:: WORK TO BE COMPLETED ::
Copy the passage from the text on hospital capacity in the Upper Peninsula between "As medical professionals, we" and "quickly reaching capacity.", inclusive, substituting "burden" for "strain".

EXERCISE TEXT START

Amidst the ongoing pandemic, the local health care facilities continue to care for traumas and other emergencies such as heart attacks, strokes, accident victims, births, and those with serious illnesses requiring hospitalization. As the regional referral center, UP Health System – Marquette is often where patients needing a higher level of care are sent.

As medical professionals, we have seen firsthand the unique effects this virus can have on our patients – including long-lasting side effects that can significantly impact one’s quality of life. We’ve also observed how increases in cases of COVID-19 patients can put a strain on the entire healthcare system, from our fellow medical staff, to nursing, to environmental services, and more, said MCHD.

This increase, combined with the current load of trauma and transfer patients in need of care across the Upper Peninsula, is cause for concern that the hospitals are quickly reaching capacity.

Here is a list provided by the MCHD in their press release Thursday, Jan. 13.

What the Community Can Do:

If we are going to beat this virus, we must all continue taking every possible precaution to slow the spread of illness – including wearing a mask, practicing social distancing, continuing proper hand hygiene, and most importantly getting vaccinated against COVID-19 – this has been proven to greatly reduce the risk of severe disease and hospitalization caused by the virus. When ALL of these measures are consistently practiced, they will help lower the transmission rate and reduce the number of COVID-19 cases in our community:

1. Get vaccinated and boosted for COVID-19. Visit MqtHealth.org to find vaccination and testing opportunities.

EXERCISE TEXT END
EXTRACTED INFORMATION START

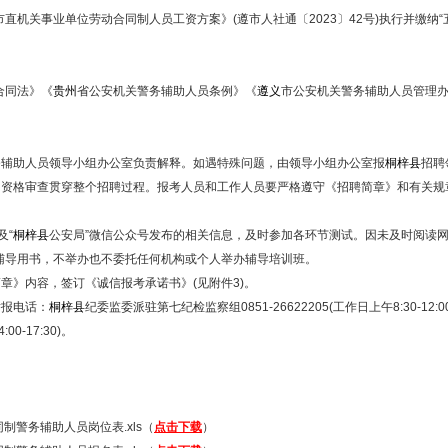
市直机关事业单位劳动合同制人员工资方案》(遵市人社通〔2023〕42号)执行并缴纳
合同法》《
贵州
省公安机关警务辅助人员条例》《
遵义
市公安机关警务辅助人员管理办
务辅助人员领导小组办公室负责解释。如遇特殊问题，由领导小组办公室报
桐梓县
招聘
资格审查贯穿整个招聘过程。报考人员和工作人员要严格遵守《招聘简章》和有关规
及“
桐梓县
公安局”微信公众号发布的相关信息，及时参加各环节测试。因未及时阅读
辅导用书，不举办也不委托任何机构或个人举办辅导培训班。
》内容，签订《诚信报考承诺书》(见附件3)。
报电话：
桐梓县
纪委监委派驻第七纪检监察组0851-26622205(工作日上午8:30-12:00,下
:00-17:30)。
制警务辅助人员岗位表.xls（
点击下载
）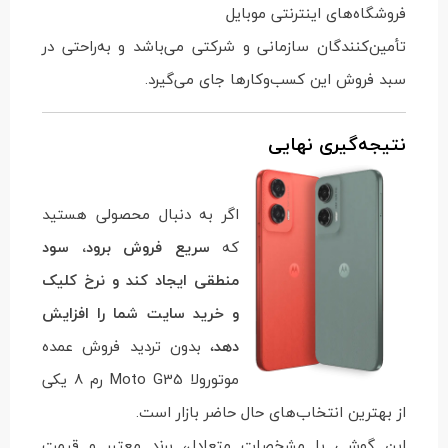
فروشگاه‌های اینترنتی موبایل
تأمین‌کنندگان سازمانی و شرکتی می‌باشد و به‌راحتی در
سبد فروش این کسب‌وکارها جای می‌گیرد.
نتیجه‌گیری نهایی
اگر به دنبال محصولی هستید
که
سریع فروش برود، سود
منطقی ایجاد کند و نرخ کلیک
و خرید سایت شما را افزایش
دهد
، بدون تردید فروش عمده
موتورولا Moto G35 رم 8 یکی
از بهترین انتخاب‌های حال حاضر بازار است.
این گوشی با مشخصات متعادل، برند معتبر و قیمت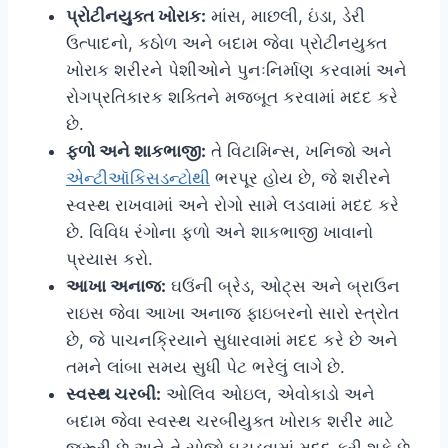
પ્રોટીનયુક્ત ખોરાક:
માંસ, માછલી, ઇંડા, ડેરી
ઉત્પાદનો, કઠોળ અને બદામ જેવા પ્રોટીનયુક્ત
ખોરાક શરીરને પેશીઓને પુનઃનિર્માણ કરવામાં અને
રોગપ્રતિકારક શક્તિને મજબૂત કરવામાં મદદ કરે
છે.
ફળો અને શાકભાજી:
તે વિટામિન્સ, ખનિજો અને
એન્ટીઑકિસડન્ટોથી
ભરપૂર હોય છે, જે શરીરને
સ્વસ્થ રાખવામાં અને રોગો સામે લડવામાં મદદ કરે
છે. વિવિધ રંગોના ફળો અને શાકભાજી ખાવાનો
પ્રયાસ કરો.
આખા અનાજ:
ઘઉંની બ્રેડ, ઓટ્સ અને બ્રાઉન
રાઇસ જેવા આખા અનાજ ફાઇબરનો સારો સ્ત્રોત
છે, જે પાચનક્રિયાને સુધારવામાં મદદ કરે છે અને
તમને લાંબા સમય સુધી પેટ ભરેલું લાગે છે.
સ્વસ્થ ચરબી:
ઓલિવ ઓઇલ, એવોકાડો અને
બદામ જેવા સ્વસ્થ ચરબીયુક્ત ખોરાક શરીર માટે
જરૂરી છે અને તે સોજો ઘટાડવામાં મદદ કરી શકે છે.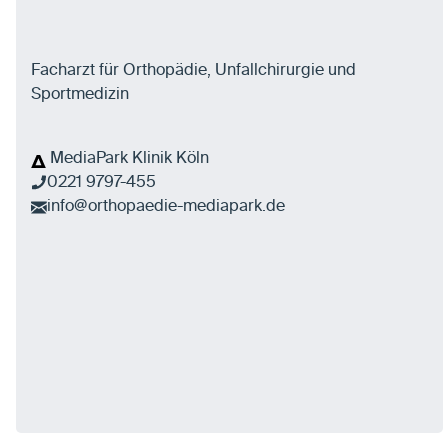
Facharzt für Orthopädie, Unfallchirurgie und
Sportmedizin
MediaPark Klinik Köln
0221 9797-455
info@orthopaedie-mediapark.de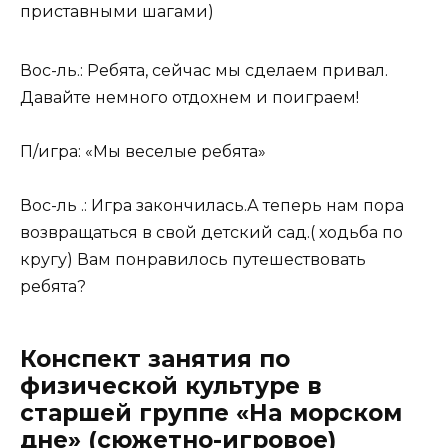
приставными шагами)
Вос-ль.: Ребята, сейчас мы сделаем привал.
Давайте немного отдохнем и поиграем!
П/игра: «Мы веселые ребята»
Вос-ль .: Игра закончилась.А теперь нам пора
возвращаться в свой детский сад.( ходьба по
кругу) Вам понравилось путешествовать
ребята?
Конспект занятия по
физической культуре в
старшей группе «На морском
дне» (сюжетно-игровое)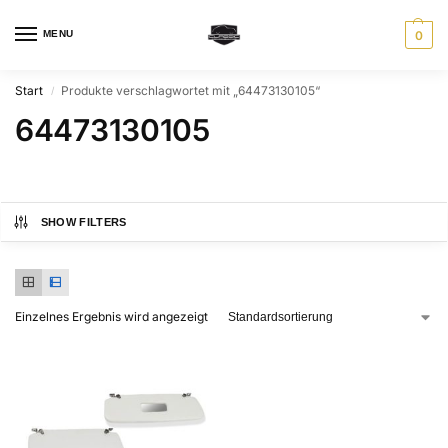
MENU
0
Start
Produkte verschlagwortet mit „64473130105“
/
64473130105
SHOW FILTERS
Einzelnes Ergebnis wird angezeigt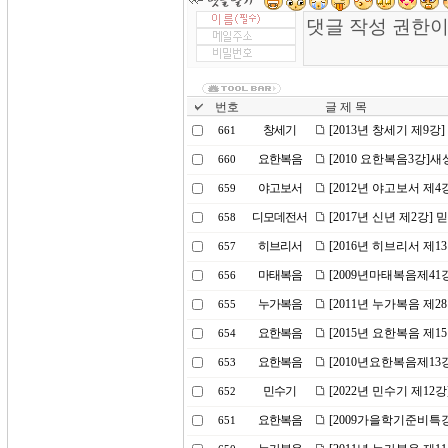
번호
글 제 목
창세기
[2013년 창세기 제9강
661
요한복음
[2010 요한복음3강]
660
야고보서
[2012년 야고보서 제
659
디모데전서
[2017년 신년 제2강]
658
히브리서
[2016년 히브리서 제
657
마태복음
[2009년마태복음제4
656
누가복음
[2011년 누가복음 제
655
요한복음
[2015년 요한복음 제
654
요한복음
[2010년요한복음제13
653
민수기
[2022년 민수기 제1
652
요한복음
[2009가을학기준비특강
651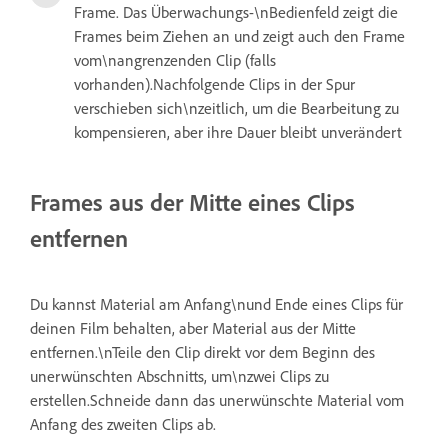
Frame. Das Überwachungs-\nBedienfeld zeigt die
Frames beim Ziehen an und zeigt auch den Frame
vom\nangrenzenden Clip (falls
vorhanden).Nachfolgende Clips in der Spur
verschieben sich\nzeitlich, um die Bearbeitung zu
kompensieren, aber ihre Dauer bleibt unverändert
Frames aus der Mitte eines Clips
entfernen
Du kannst Material am Anfang\nund Ende eines Clips für
deinen Film behalten, aber Material aus der Mitte
entfernen.\nTeile den Clip direkt vor dem Beginn des
unerwünschten Abschnitts, um\nzwei Clips zu
erstellen.Schneide dann das unerwünschte Material vom
Anfang des zweiten Clips ab.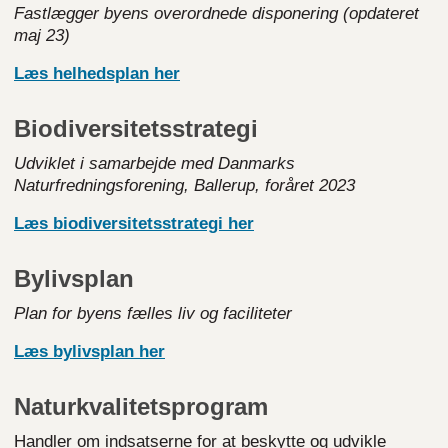
Fastlægger byens overordnede disponering (opdateret
maj 23)
Læs helhedsplan
her
Biodiversitetsstrategi
Udviklet i samarbejde med Danmarks
Naturfredningsforening, Ballerup, foråret 2023
Læs biodiversitetsstrategi
her
Bylivsplan
Plan for byens fælles liv og faciliteter
Læs bylivsplan
her
Naturkvalitetsprogram
Handler om indsatserne for at beskytte og udvikle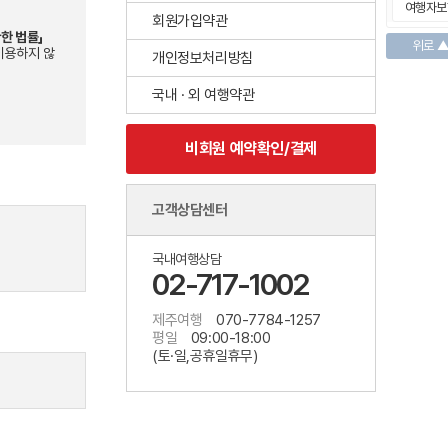
여행자보
회원가입약관
한 법률」
위로 
이용하지 않
개인정보처리방침
국내 · 외 여행약관
비회원 예약확인/결제
고객상담센터
국내여행상담
02-717-1002
제주여행
070-7784-1257
평일
09:00-18:00
(토·일,공휴일휴무)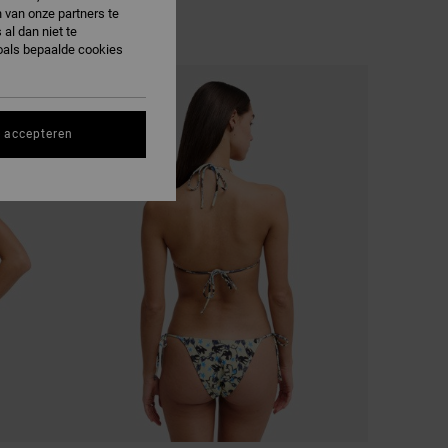
 van onze partners te
al dan niet te
oals bepaalde cookies
NIEUW PRODUCT
s accepteren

EXTRACTED INFORMATION END

:: ANSWER BELOW ::
As medical professionals, we have seen firsthand the unique effects this virus can have on our patients – including long-lasting side effects that can significantly impact one’s quality of life. We’ve also observed how increases in cases of COVID-19 patients can put a burden on the entire healthcare system, from our fellow medical staff, to nursing, to environmental services, and more, said MCHD.

This increase, combined with the current load of trauma and transfer patients in need of care across the Upper Peninsula, is cause for concern that the hospitals are quickly reaching capacity.